A more transmissible variant of the novel coronavirus is now widespread in Northeast Tennessee and is fueling new cases and hospitalizations across the region, Ballad Health officials said Wednesday.
“Today, I think we’re seeing that we do have a fair amount of spread (of the B.1.1.7 variant) in the region,” said Ballad Chief Operating Officer Eric Deaton. “B.1.1.7 has overtaken the original strain of COVID-19 in the region, and really now the B.1.1.7 strain is the dominant strain that we’re seeing.”
The B.1.1.7 variant was first identified in the United Kingdom last September, and is the dominant strain of COVID-19 in the United States.
Ballad recently contracted with Biobot Analytics to test the region’s wastewater for the presence of the variant, which was first identified in Northeast Tennessee in March. Tennessee identified its first case of the variant in January.
In addition to the B.1.1.7 variant, both the P.1 (Brazil) and B.1.351 (South Africa) variants have been identified in the region, Deaton said.
Dr. Clay Runnels, the hospital system’s chief physician executive, said average amount of virus detected at their testing sites was higher than the nationwide average among other sites tested by BioBot. Ballad and Biobot Analytics will conduct an additional three cycles of testing over a four-week period, with the next results expected in about a week.
“These variants are also aggressive, and cause concern that we could have additional spread,” said Deaton. “There is this great deal of virus still in our community, and in order for us to curtail it we have to do the things we continue to talk about.
“It’s really important for us to be aware, and although we feel mask mandates will go away, obviously through the orders from the governor and from our local mayors, it’s still important to take personal responsibility to wear a mask appropriately when you’re in large gatherings.”
Tennessee Gov. Bill Lee ended local authority to issue mask mandates, as well as all statewide public health orders on Tuesday, as he declared the the virus was no longer a public health emergency, and was instead a “managed public health issue.”

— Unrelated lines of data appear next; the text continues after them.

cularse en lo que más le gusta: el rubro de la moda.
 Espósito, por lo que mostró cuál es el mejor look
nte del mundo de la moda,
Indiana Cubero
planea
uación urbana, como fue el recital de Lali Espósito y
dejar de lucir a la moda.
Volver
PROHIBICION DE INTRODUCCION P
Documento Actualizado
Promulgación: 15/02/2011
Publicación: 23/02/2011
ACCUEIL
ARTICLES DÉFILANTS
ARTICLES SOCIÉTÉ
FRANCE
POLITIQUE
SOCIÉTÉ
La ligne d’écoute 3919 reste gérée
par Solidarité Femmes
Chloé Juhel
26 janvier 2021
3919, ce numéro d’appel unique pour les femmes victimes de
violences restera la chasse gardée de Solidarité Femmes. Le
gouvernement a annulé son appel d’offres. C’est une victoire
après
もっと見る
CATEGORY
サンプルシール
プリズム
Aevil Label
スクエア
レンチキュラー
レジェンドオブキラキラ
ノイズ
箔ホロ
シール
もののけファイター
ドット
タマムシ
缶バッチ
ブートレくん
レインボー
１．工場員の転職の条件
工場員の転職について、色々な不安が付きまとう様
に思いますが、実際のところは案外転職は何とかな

Deaton said any statewide decision should be made in Nashville, though the region is not out of the woods yet.
“I still think that it’s something we have to focus on,” Deaton said. “I think it is an issue for us still locally, so, yes, for us as an organization it is still a heightened issue for us, and we deal with it — we’re obviously still conducting our emergency operations center every day or at least three days a week, we still have phone calls with our local mayors, we’re still doing all the things we were doing in the past, so it still a very important issue and it is still an emergency for us.”
More younger people are being hospitalized, dropping the average age of hospitalization to 59.6 years old.
Sixty-two percent of those hospitalized are between ages 40 and 69, with a “significant” number of 30- and 40-year-olds ending up in the hospital.
Those who are hospitalized are also coming in sicker, according to system numbers indicating a higher proportion of people in intensive care and on ventilators than during a hospitalization peak in December and January.
Of the 122 people hospitalized with COVID-19 on Wednesday, nearly a quarter of them were in intensive care, while 18% were on ventilators. When Ballad reported a peak of 361 hospitalizations on Jan. 5, ICU patients made up about 18.8% of hospitalizations while people on ventilators accounted for 10.2% of patients.
Despite repeated calls from health officials for the public to get the vaccine, which significantly reduces the risk of severe illness, demand for vaccine appointments has fallen considerably in recent weeks: Ballad officials estimated about 10% to 20% of first-dose vaccine appointments are being booked.
The Northeast Regional Health Office, which oversees health departments in seven of the region’s eight counties, has seen fewer than 20% of available appointments booked, though it announced on Tuesday it would no longer require appointments to receive the vaccine.
“Here’s what’s not changed: The vaccine is still a major weapon against all of these strains, and can help us get through the pandemic and get to herd immunity,” said Runnels. “We’re going to continue to encourage people and hope you will encourage your friends, family, neighbors who are eligible to go get the vaccine — it can definitely help save some lives and reduce morbidity in the community as well.”
Dr. David Kirschke, medical director of the regional health office, said staff began taking vaccine doses into community settings like churches and workplaces as demand has fallen at drive-through clinics. Kirschke said vaccine uptake has been lower in more rural counties and with young adults, a trend that also appears with the flu vaccine “perhaps because of a lower perceived risk from the virus.”
“We encourage everyone to get vaccinated because, although the risk does decrease with decreasing age, we see hospitalizations and deaths in all age groups,” Kirschke said. “Also, younger people can transmit coronavirus to older family members and friends. We encourage anyone not already vaccinated to look to credible sources of information, such as the (Tennessee Department of Health) or (U.S. Centers for Disease Control and Prevention) website, or to talk with their healthcare provider.
“(The) COVID-19 vaccine is one of our best tools, along with other prevention measures such as mask use, to protect ourselves and our communities from the pandemic,” he said.